• [SOURCE INFORMATION]:
▼▼▼
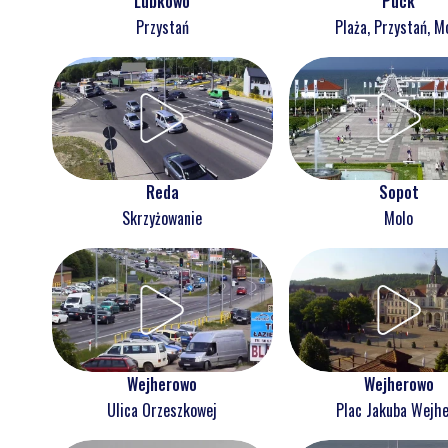
Lubkowo
Puck
Przystań
Plaża, Przystań, M
Reda
Sopot
Skrzyżowanie
Molo
Wejherowo
Wejherowo
Ulica Orzeszkowej
Plac Jakuba Wejh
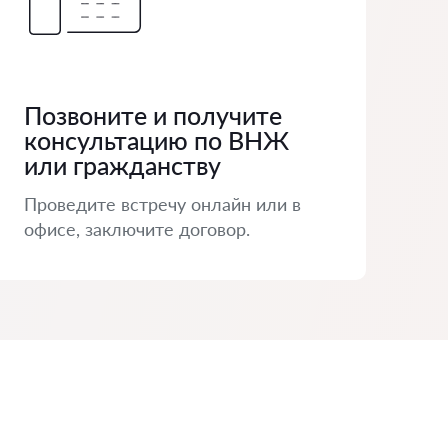
Позвоните и получите
консультацию по ВНЖ
или гражданству
Проведите встречу онлайн или в
офисе, заключите договор.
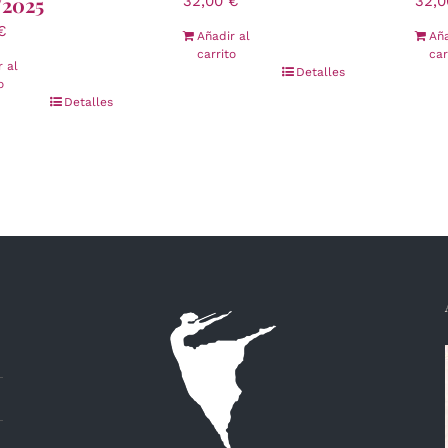
/2025
32,00
€
32,
€
Añadir al
Aña
carrito
car
r al
Detalles
o
Detalles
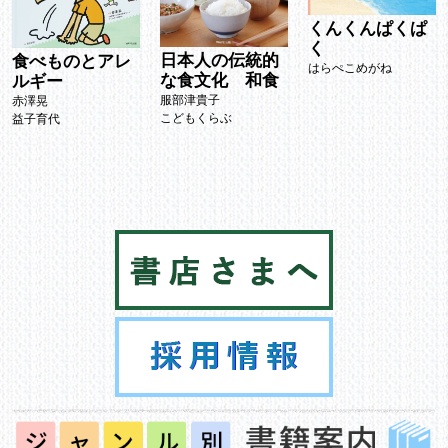
くんくんぱくぱ
く
日本人の伝統的
食べものとアレ
はらぺこめがね
な食文化 和食
ルギー
服部津貴子
赤澤晃
こどもくらぶ
益子育代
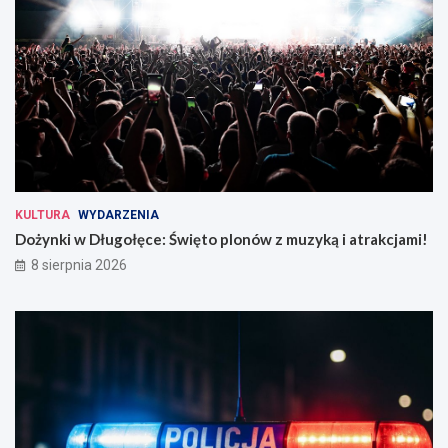
KULTURA
WYDARZENIA
Dożynki w Długołęce: Święto plonów z muzyką i atrakcjami!
8 sierpnia 2026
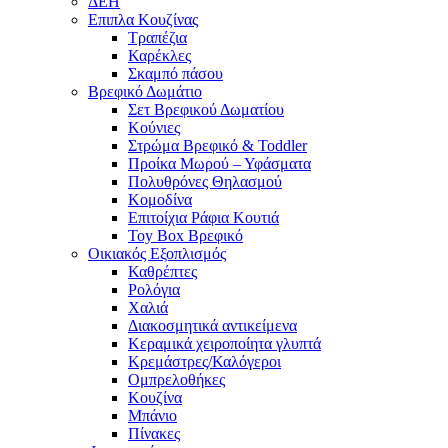
ΔΕΗ
Επιπλα Κουζίνας
Τραπέζια
Καρέκλες
Σκαμπό πάσου
Βρεφικό Δωμάτιο
Σετ Βρεφικού Δωματίου
Κούνιες
Στρώμα Βρεφικό & Toddler
Προίκα Μωρού – Υφάσματα
Πολυθρόνες Θηλασμού
Κομοδίνα
Επιτοίχια Ράφια Κουτιά
Toy Box Βρεφικό
Οικιακός Εξοπλισμός
Καθρέπτες
Ρολόγια
Χαλιά
Διακοσμητικά αντικείμενα
Κεραμικά χειροποίητα γλυπτά
Κρεμάστρες/Καλόγεροι
Ομπρελοθήκες
Κουζίνα
Μπάνιο
Πίνακες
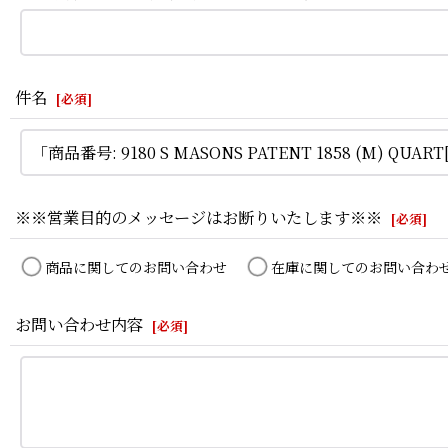
件名
[
必須
]
※※営業目的のメッセージはお断りいたします※※
[
必須
]
商品に関してのお問い合わせ
在庫に関してのお問い合わ
お問い合わせ内容
[
必須
]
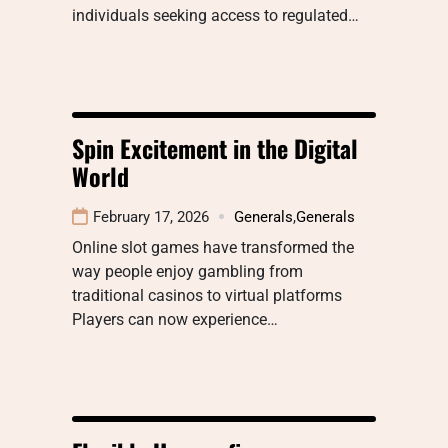
individuals seeking access to regulated…
Spin Excitement in the Digital
World
February 17, 2026
Generals
,
Generals
Online slot games have transformed the
way people enjoy gambling from
traditional casinos to virtual platforms
Players can now experience…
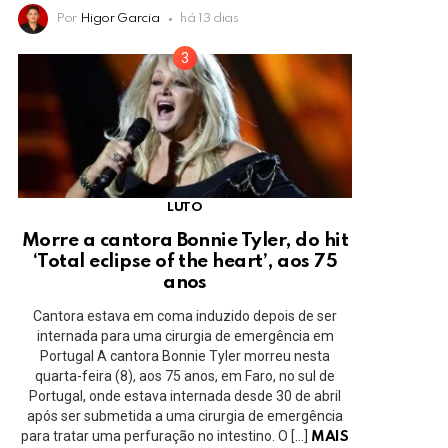
Por
Higor Garcia
há 13 dias
LUTO
Morre a cantora Bonnie Tyler, do hit
‘Total eclipse of the heart’, aos 75
anos
Cantora estava em coma induzido depois de ser
internada para uma cirurgia de emergência em
Portugal A cantora Bonnie Tyler morreu nesta
quarta-feira (8), aos 75 anos, em Faro, no sul de
Portugal, onde estava internada desde 30 de abril
após ser submetida a uma cirurgia de emergência
para tratar uma perfuração no intestino. O […]
MAIS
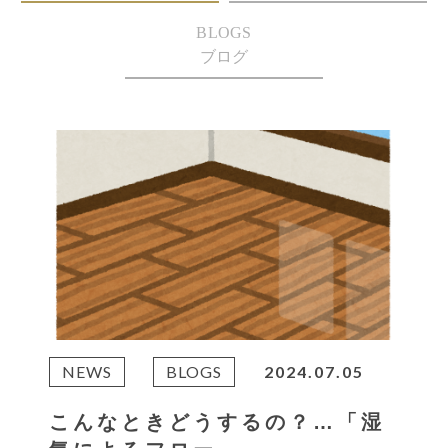
BLOGS
ブログ
NEWS
BLOGS
2024.07.05
こんなときどうするの？…「湿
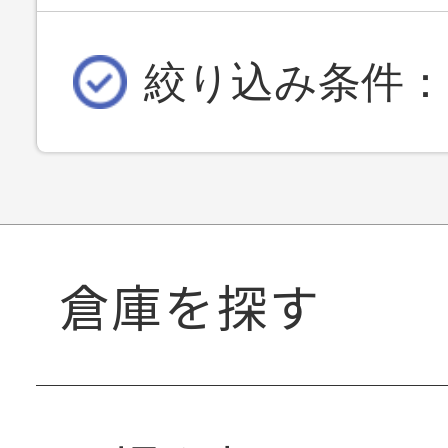
絞り込み条件：
倉庫を探す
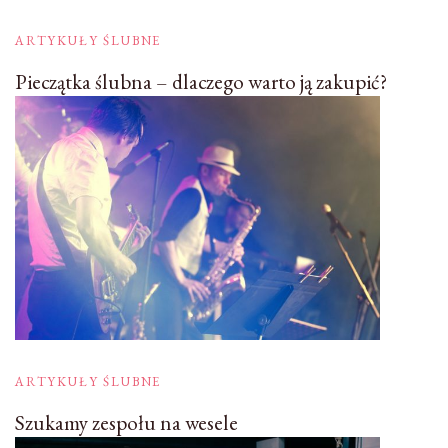
ARTYKUŁY ŚLUBNE
Pieczątka ślubna – dlaczego warto ją zakupić?
ARTYKUŁY ŚLUBNE
Szukamy zespołu na wesele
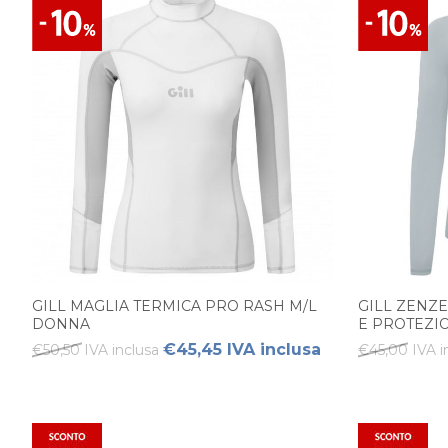
GILL MAGLIA TERMICA PRO RASH M/L
GILL ZENZ
DONNA
E PROTEZI
€45,45 IVA inclusa
€50,50 IVA inclusa
€45,00 IVA i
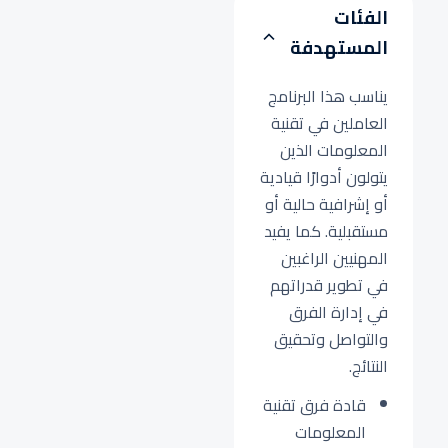
الفئات
المستهدفة
يناسب هذا البرنامج
العاملين في تقنية
المعلومات الذين
يتولون أدوارًا قيادية
أو إشرافية حالية أو
مستقبلية. كما يفيد
المهنيين الراغبين
في تطوير قدراتهم
في إدارة الفرق
والتواصل وتحقيق
النتائج.
قادة فرق تقنية
المعلومات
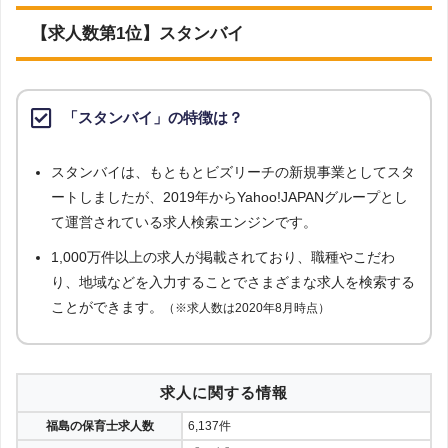
れていた転職サイト・求人サイトのうち、求人数検索が可能な52の転職サイ
ジョブメドレー
264件
11
【求人数第1位】スタンバイ
ト・求人サイトを対象としています。（※一部対象地域の求人取り扱いがない
求人サイトも含まれる場合がございます。ご了承ください。）
ジョブデポ保育士
238件
12
調査対象とした求人について
グッピー
235件
13
上記で調査対象とした転職サイト・求人サイトのうち、「条件：保育士」「地
「スタンバイ」の特徴は？
域：福島県」の条件に合致する求人数をカウントしました。
保育士求人ナビ
206件
14
調査日
スタンバイは、もともとビズリーチの新規事業としてスタ
2023年1月調査
保育求人ガイド
138件
15
ートしましたが、2019年からYahoo!JAPANグループとし
て運営されている求人検索エンジンです。
ベスト保育
96件
16
1,000万件以上の求人が掲載されており、職種やこだわ
イーアイデム
91件
17
り、地域などを入力することでさまざまな求人を検索する
ことができます。
（※求人数は2020年8月時点）
保育士サポート.com
63件
18
マイナビ保育士
53件
19
求人に関する情報
ユメックスネット
24件
20
福島の保育士求人数
6,137件
保育Fine!
14件
21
▲▲▲
• [TASK INSTRUCTIONS]:
Every line of the records above should be copied exactly, while the pictures are left behind.

• [ANSWER SPACE]:
Lubkowo
Puck
Przystań
Plaża, Przystań, M
Reda
Sopot
Skrzyżowanie
Molo
Wejherowo
Wejherowo
Ulica Orzeszkowej
Plac Jakuba Wejh
Позвоните и получите
консультацию по ВНЖ
или гражданству
Проведите встречу онлайн или в
офисе, заключите договор.
/2025
32,00
€
32,
€
Añadir al
Aña
carrito
car
r al
Detalles
o
Detalles
くんくんぱくぱ
く
日本人の伝統的
食べものとアレ
はらぺこめがね
な食文化 和食
ルギー
服部津貴子
赤澤晃
こどもくらぶ
益子育代
KULTURA
WYDARZENIA
Dożynki w Długołęce: Święto plonów z muzyką i atrakcjami!
8 sierpnia 2026
ΔΕΗ
Επιπλα Κουζίνας
Τραπέζια
Καρέκλες
Σκαμπό πάσου
Βρεφικό Δωμάτιο
Σετ Βρεφικού Δωματίου
Κούνιες
Στρώμα Βρεφικό & Toddler
Προίκα Μωρού – Υφάσματα
Πολυθρόνες Θηλασμού
Κομοδίνα
Επιτοίχια Ράφια Κουτιά
Toy Box Βρεφικό
Οικιακός Εξοπλισμός
Καθρέπτες
Ρολόγια
Χαλιά
Διακοσμητικά αντικείμενα
Κεραμικά χειροποίητα γλυπτά
Κρεμάστρες/Καλόγεροι
Ομπρελοθήκες
Κουζίνα
Μπάνιο
Πίνακες
件名
[
必須
]
※※営業目的のメッセージはお断りいたします※※
[
必須
]
商品に関してのお問い合わせ
在庫に関してのお問い合わ
お問い合わせ内容
[
必須
]
individuals seeking access to regulated…
Spin Excitement in the Digital
World
February 17, 2026
Generals
,
Generals
Online slot games have transformed the
way people enjoy gambling from
traditional casinos to virtual platforms
Players can now experience…
Por
Higor Garcia
há 13 dias
LUTO
Morre a cantora Bonnie Tyler, do hit
‘Total eclipse of the heart’, aos 75
anos
Cantora estava em coma induzido depois de ser
internada para uma cirurgia de emergência em
Portugal A cantora Bonnie Tyler morreu nesta
quarta-feira (8), aos 75 anos, em Faro, no sul de
Portugal, onde estava internada desde 30 de abril
após ser submetida a uma cirurgia de emergência
para tratar uma perfuração no intestino. O […]
MAIS
BLOGS
ブログ
NEWS
BLOGS
2024.07.05
こんなときどうするの？…「湿
絞り込み条件：
倉庫を探す
ARTYKUŁY ŚLUBNE
Pieczątka ślubna – dlaczego warto ją zakupić?
ARTYKUŁY ŚLUBNE
Szukamy zespołu na wesele
GILL MAGLIA TERMICA PRO RASH M/L
GILL ZENZ
DONNA
E PROTEZI
€45,45 IVA inclusa
€50,50 IVA inclusa
€45,00 IVA i
الفئات
المستهدفة
يناسب هذا البرنامج
العاملين في تقنية
المعلومات الذين
يتولون أدوارًا قيادية
أو إشرافية حالية أو
مستقبلية. كما يفيد
المهنيين الراغبين
في تطوير قدراتهم
في إدارة الفرق
والتواصل وتحقيق
النتائج.
قادة فرق تقنية
المعلومات
れていた転職サイト・求人サイトのうち、求人数検索が可能な52の転職サイ
ジョブメドレー
264件
11
【求人数第1位】スタンバイ
ト・求人サイトを対象としています。（※一部対象地域の求人取り扱いがない
求人サイトも含まれる場合がございます。ご了承ください。）
ジョブデポ保育士
238件
12
調査対象とした求人について
グッピー
235件
13
上記で調査対象とした転職サイト・求人サイトのうち、「条件：保育士」「地
「スタンバイ」の特徴は？
域：福島県」の条件に合致する求人数をカウントしました。
保育士求人ナビ
206件
14
調査日
スタンバイは、もともとビズリーチの新規事業としてスタ
2023年1月調査
保育求人ガイド
138件
15
ートしましたが、2019年からYahoo!JAPANグループとし
て運営されている求人検索エンジンです。
ベスト保育
96件
16
1,000万件以上の求人が掲載されており、職種やこだわ
イーアイデム
91件
17
り、地域などを入力することでさまざまな求人を検索する
ことができます。
（※求人数は2020年8月時点）
保育士サポート.com
63件
18
マイナビ保育士
53件
19
求人に関する情報
ユメックスネット
24件
20
福島の保育士求人数
6,137件
保育Fine!
14件
21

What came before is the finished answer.